YOUR TASK
Quote every line of the listing below verbatim, keeping the original line order and languages.

(Entries drawn from a collection)
####

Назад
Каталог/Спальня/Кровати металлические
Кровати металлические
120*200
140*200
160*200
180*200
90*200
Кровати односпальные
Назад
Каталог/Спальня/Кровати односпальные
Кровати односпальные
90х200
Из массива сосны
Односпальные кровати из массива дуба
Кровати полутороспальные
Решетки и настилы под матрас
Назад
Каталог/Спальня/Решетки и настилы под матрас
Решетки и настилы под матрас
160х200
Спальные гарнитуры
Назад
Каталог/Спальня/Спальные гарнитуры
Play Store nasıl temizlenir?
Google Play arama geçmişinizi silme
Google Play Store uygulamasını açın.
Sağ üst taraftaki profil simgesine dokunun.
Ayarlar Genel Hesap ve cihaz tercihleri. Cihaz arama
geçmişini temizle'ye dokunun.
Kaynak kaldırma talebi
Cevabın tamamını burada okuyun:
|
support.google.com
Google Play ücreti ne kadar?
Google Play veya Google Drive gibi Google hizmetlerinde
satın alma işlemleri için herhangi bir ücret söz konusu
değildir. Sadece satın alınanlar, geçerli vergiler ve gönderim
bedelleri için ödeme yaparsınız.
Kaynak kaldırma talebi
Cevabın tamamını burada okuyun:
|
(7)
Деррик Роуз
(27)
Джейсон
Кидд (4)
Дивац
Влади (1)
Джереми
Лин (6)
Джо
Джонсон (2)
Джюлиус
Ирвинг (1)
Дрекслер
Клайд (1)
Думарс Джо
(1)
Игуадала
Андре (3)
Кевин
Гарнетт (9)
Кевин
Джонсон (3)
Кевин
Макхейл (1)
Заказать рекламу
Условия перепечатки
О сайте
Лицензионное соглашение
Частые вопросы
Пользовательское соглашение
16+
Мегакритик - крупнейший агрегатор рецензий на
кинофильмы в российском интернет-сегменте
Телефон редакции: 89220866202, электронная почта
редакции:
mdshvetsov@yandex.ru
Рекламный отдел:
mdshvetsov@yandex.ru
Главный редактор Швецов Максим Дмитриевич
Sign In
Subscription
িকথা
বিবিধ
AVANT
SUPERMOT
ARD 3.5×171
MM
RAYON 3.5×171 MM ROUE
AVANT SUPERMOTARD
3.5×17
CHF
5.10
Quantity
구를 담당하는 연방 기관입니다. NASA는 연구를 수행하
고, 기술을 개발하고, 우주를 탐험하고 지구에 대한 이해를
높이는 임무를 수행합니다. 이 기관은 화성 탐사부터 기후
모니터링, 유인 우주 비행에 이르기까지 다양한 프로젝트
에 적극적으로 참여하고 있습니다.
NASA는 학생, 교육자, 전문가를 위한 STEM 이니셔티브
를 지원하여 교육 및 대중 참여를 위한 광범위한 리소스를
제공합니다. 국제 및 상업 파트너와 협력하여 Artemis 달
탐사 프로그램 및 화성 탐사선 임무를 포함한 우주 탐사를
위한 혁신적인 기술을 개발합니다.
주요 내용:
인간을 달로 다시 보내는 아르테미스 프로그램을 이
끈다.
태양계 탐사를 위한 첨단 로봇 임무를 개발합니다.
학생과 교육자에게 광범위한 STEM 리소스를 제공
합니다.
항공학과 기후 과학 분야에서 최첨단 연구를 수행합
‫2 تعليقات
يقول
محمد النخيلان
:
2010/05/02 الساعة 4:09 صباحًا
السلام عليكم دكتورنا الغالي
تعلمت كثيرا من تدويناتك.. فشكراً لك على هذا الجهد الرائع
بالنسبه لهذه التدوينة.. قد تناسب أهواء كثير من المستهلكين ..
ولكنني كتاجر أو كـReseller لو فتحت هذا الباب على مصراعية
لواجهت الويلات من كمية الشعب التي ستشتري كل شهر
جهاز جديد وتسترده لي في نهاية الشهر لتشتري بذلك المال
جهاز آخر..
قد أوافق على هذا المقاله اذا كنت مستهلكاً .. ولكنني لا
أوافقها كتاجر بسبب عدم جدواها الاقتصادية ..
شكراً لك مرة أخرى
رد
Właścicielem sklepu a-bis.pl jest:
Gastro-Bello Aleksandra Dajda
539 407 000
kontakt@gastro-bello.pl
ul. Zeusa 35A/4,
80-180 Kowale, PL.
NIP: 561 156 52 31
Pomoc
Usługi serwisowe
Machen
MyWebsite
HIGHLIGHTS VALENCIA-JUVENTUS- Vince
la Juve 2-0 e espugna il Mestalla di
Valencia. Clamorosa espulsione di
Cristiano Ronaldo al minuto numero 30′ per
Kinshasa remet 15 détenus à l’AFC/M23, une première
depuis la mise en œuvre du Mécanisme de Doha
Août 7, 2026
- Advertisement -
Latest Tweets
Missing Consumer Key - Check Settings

####

RESPONSE TO THIS EXERCISE
Назад
Каталог/Спальня/Кровати металлические
Кровати металлические
120*200
140*200
160*200
180*200
90*200
Кровати односпальные
Назад
Каталог/Спальня/Кровати односпальные
Кровати односпальные
90х200
Из массива сосны
Односпальные кровати из массива дуба
Кровати полутороспальные
Решетки и настилы под матрас
Назад
Каталог/Спальня/Решетки и настилы под матрас
Решетки и настилы под матрас
160х200
Спальные гарнитуры
Назад
Каталог/Спальня/Спальные гарнитуры
Play Store nasıl temizlenir?
Google Play arama geçmişinizi silme
Google Play Store uygulamasını açın.
Sağ üst taraftaki profil simgesine dokunun.
Ayarlar Genel Hesap ve cihaz tercihleri. Cihaz arama
geçmişini temizle'ye dokunun.
Kaynak kaldırma talebi
Cevabın tamamını burada okuyun:
|
support.google.com
Google Play ücreti ne kadar?
Google Play veya Google Drive gibi Google hizmetlerinde
satın alma işlemleri için herhangi bir ücret söz konusu
değildir. Sadece satın alınanlar, geçerli vergiler ve gönderim
bedelleri için ödeme yaparsınız.
Kaynak kaldırma talebi
Cevabın tamamını burada okuyun:
|
(7)
Деррик Роуз
(27)
Джейсон
Кидд (4)
Дивац
Влади (1)
Джереми
Лин (6)
Джо
Джонсон (2)
Джюлиус
Ирвинг (1)
Дрекслер
Клайд (1)
Думарс Джо
(1)
Игуадала
Андре (3)
Кевин
Гарнетт (9)
Кевин
Джонсон (3)
Кевин
Макхейл (1)
Заказать рекламу
Условия перепечатки
О сайте
Лицензионное соглашение
Частые вопросы
Пользовательское соглашение
16+
Мегакритик - крупнейший агрегатор рецензий на
кинофильмы в российском интернет-сегменте
Телефон редакции: 89220866202, электронная почта
редакции:
mdshvetsov@yandex.ru
Рекламный отдел:
mdshvetsov@yandex.ru
Главный редактор Швецов Максим Дмитриевич
Sign In
Subscription
িকথা
বিবিধ
AVANT
SUPERMOT
ARD 3.5×171
MM
RAYON 3.5×171 MM ROUE
AVANT SUPERMOTARD
3.5×17
CHF
5.10
Quantity
구를 담당하는 연방 기관입니다. NASA는 연구를 수행하
고, 기술을 개발하고, 우주를 탐험하고 지구에 대한 이해를
높이는 임무를 수행합니다. 이 기관은 화성 탐사부터 기후
모니터링, 유인 우주 비행에 이르기까지 다양한 프로젝트
에 적극적으로 참여하고 있습니다.
NASA는 학생, 교육자, 전문가를 위한 STEM 이니셔티브
를 지원하여 교육 및 대중 참여를 위한 광범위한 리소스를
제공합니다. 국제 및 상업 파트너와 협력하여 Artemis 달
탐사 프로그램 및 화성 탐사선 임무를 포함한 우주 탐사를
위한 혁신적인 기술을 개발합니다.
주요 내용:
인간을 달로 다시 보내는 아르테미스 프로그램을 이
끈다.
태양계 탐사를 위한 첨단 로봇 임무를 개발합니다.
학생과 교육자에게 광범위한 STEM 리소스를 제공
합니다.
항공학과 기후 과학 분야에서 최첨단 연구를 수행합
‫2 تعليقات
يقول
محمد النخيلان
:
2010/05/02 الساعة 4:09 صباحًا
السلام عليكم دكتورنا الغالي
تعلمت كثيرا من تدويناتك.. فشكراً لك على هذا الجهد الرائع
بالنسبه لهذه التدوينة.. قد تناسب أهواء كثير من المستهلكين ..
ولكنني كتاجر أو كـReseller لو فتحت هذا الباب على مصراعية
لواجهت الويلات من كمية الشعب التي ستشتري كل شهر
جهاز جديد وتسترده لي في نهاية الشهر لتشتري بذلك المال
جهاز آخر..
قد أوافق على هذا المقاله اذا كنت مستهلكاً .. ولكنني لا
أوافقها كتاجر بسبب عدم جدواها الاقتصادية ..
شكراً لك مرة أخرى
رد
Właścicielem sklepu a-bis.pl jest:
Gastro-Bello Aleksandra Dajda
539 407 000
kontakt@gastro-bello.pl
ul. Zeusa 35A/4,
80-180 Kowale, PL.
NIP: 561 156 52 31
Pomoc
Usługi serwisowe
Machen
MyWebsite
HIGHLIGHTS VALENCIA-JUVENTUS- Vince
la Juve 2-0 e espugna il Mestalla di
Valencia. Clamorosa espulsione di
Cristiano Ronaldo al minuto numero 30′ per
Kinshasa remet 15 détenus à l’AFC/M23, une première
depuis la mise en œuvre du Mécanisme de Doha
Août 7, 2026
- Advertisement -
Latest Tweets
Missing Consumer Key - Check Settings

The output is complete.